Businesses can develop their identities, and the identities of their goods and services, as well as their banding strategies in conjunction with the legal standards regarding distinctiveness to create and develop strong protection for their marks.
Use in Trade or Commerce
In addition to source and distinctiveness, Trademark law only applies to goods or services actually used in commerce. It is not just a mark, but a trade mark. Because the focus is on consumers in the marketplace, not merely entities in existence, registration of a mark is dependent on the mark being used in trade or commerce to identify to consumers the source of the goods or services.
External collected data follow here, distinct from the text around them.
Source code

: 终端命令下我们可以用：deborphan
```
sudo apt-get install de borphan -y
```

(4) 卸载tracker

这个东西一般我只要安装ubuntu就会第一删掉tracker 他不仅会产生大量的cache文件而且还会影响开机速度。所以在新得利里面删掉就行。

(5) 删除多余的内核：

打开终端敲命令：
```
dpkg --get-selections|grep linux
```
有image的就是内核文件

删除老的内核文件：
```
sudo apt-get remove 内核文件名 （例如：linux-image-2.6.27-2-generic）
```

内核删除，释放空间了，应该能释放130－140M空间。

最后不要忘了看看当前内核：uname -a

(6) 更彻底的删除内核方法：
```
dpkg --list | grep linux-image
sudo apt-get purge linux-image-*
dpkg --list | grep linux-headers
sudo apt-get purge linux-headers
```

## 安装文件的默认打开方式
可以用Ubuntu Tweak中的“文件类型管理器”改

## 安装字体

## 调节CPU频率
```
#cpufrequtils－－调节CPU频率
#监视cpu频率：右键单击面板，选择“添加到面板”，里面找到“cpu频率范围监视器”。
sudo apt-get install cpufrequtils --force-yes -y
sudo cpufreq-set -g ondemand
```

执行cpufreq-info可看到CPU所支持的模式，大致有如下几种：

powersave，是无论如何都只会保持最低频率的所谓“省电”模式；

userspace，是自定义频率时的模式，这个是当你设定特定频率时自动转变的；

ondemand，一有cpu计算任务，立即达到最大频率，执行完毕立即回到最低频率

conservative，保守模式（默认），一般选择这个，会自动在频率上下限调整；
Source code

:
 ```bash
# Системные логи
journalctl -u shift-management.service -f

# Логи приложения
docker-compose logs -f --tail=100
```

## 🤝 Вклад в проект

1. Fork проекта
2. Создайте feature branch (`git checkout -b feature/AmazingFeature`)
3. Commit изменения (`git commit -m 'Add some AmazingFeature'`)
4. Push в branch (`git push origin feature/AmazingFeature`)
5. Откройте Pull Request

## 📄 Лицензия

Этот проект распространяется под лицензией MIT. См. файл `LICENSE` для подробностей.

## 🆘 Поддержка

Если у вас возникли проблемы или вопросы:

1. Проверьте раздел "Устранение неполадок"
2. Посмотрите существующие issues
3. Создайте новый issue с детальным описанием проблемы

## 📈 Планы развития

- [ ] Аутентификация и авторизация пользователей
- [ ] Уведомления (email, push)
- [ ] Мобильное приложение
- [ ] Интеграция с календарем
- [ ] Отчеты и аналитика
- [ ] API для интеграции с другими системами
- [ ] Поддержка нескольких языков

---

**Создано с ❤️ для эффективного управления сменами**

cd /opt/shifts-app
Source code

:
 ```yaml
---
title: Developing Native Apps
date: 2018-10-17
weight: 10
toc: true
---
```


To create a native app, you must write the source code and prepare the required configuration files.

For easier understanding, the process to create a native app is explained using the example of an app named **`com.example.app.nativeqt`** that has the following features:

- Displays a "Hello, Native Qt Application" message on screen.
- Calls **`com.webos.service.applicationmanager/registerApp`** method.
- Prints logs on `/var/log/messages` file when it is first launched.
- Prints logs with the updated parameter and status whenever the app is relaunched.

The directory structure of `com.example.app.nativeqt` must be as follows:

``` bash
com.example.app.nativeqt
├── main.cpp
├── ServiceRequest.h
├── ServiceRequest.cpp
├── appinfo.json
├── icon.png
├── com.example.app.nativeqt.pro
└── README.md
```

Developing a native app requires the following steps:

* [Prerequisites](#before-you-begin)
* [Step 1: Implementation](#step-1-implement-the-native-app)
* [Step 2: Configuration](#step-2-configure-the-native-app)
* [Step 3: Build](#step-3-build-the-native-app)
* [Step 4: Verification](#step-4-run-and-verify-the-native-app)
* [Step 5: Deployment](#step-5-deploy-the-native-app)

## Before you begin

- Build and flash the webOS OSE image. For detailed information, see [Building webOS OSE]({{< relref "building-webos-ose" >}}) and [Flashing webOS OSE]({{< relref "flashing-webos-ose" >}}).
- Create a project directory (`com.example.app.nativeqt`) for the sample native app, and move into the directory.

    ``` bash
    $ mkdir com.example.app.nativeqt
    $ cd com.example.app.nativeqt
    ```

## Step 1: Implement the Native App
During registration, one can apply for a mark with the intent to use the mark in trade or commerce. The Patent and Trademark Office will allow the registration on the contingency that the business establish that it is actually using the mark within a certain amount of time after the registration. If the business fails to do this, the registration does not continue.
Registration of a trademark does not prevent others from infringing on the mark. It gives the public notice of the use of the mark and provides certain presumptions to the register of the mark to use litigation to stop others who inappropriately use the mark. Accordingly, after registration and use of a mark, it is the owner’s obligation to actually take action to stop others from using the mark. If the owner fails to do so, and others use the mark, it is possible the owner will loose the exclusive rights to use the mark as the mark may become diluted and the public may no longer associate the mark with the particular owner.
Owners of marks need to treat their marks as marks, and not allow the term to become generic. The widespread use of a mark in a generic sense, without activities by the owner to protect its mark can have disastrous consequences. For example, aspirin was originally a trademark for Beyer’s product to treat headaches. However, people began to call all such medicine aspirin and the association of aspirin with Beyer disappeared. The courts then decided that the term aspirin was generic.
In contrast, Kleenex, Coke, and Xerox have engaged in activities to try to train consumers and others to recognize that their mark refers to a particular type of product, not the product type as a whole. Kleenex is a particular type of tissue paper, Xerox is a product that makes copies, and Coke is type of soft drink. Not all tissue paper is Kleenex, not all copies are Xeroxes, and not all soft drinks are Cokes.
It is also important to realize that once a business has a mark, the value of the mark is somewhat dependent on the business building the brand so that consumers recognize the mark and understand the communication of the source of goods and the meaning behind the mark. This, in addition to enforcement, can be very expensive, but is the intrinsic purpose of the mark.
Trademarks in business can be extremely valuable and important methods of communication with consumers. With a strong strategy and intentional activities, a business can invest in its mark to create an asset with its own value. Hostess may go bankrupt, but Twinkies as a product and mark recognized by consumers has its own value as an asset which will continue whether under the name of Hostess or someone else.
It is important for businesses to recognize the legal structures in place for protection of marks and the identify of businesses, goods, and services so they can utilize those tools to maximize their business and value as a part of their business operations and interactions with other businesses and consumers.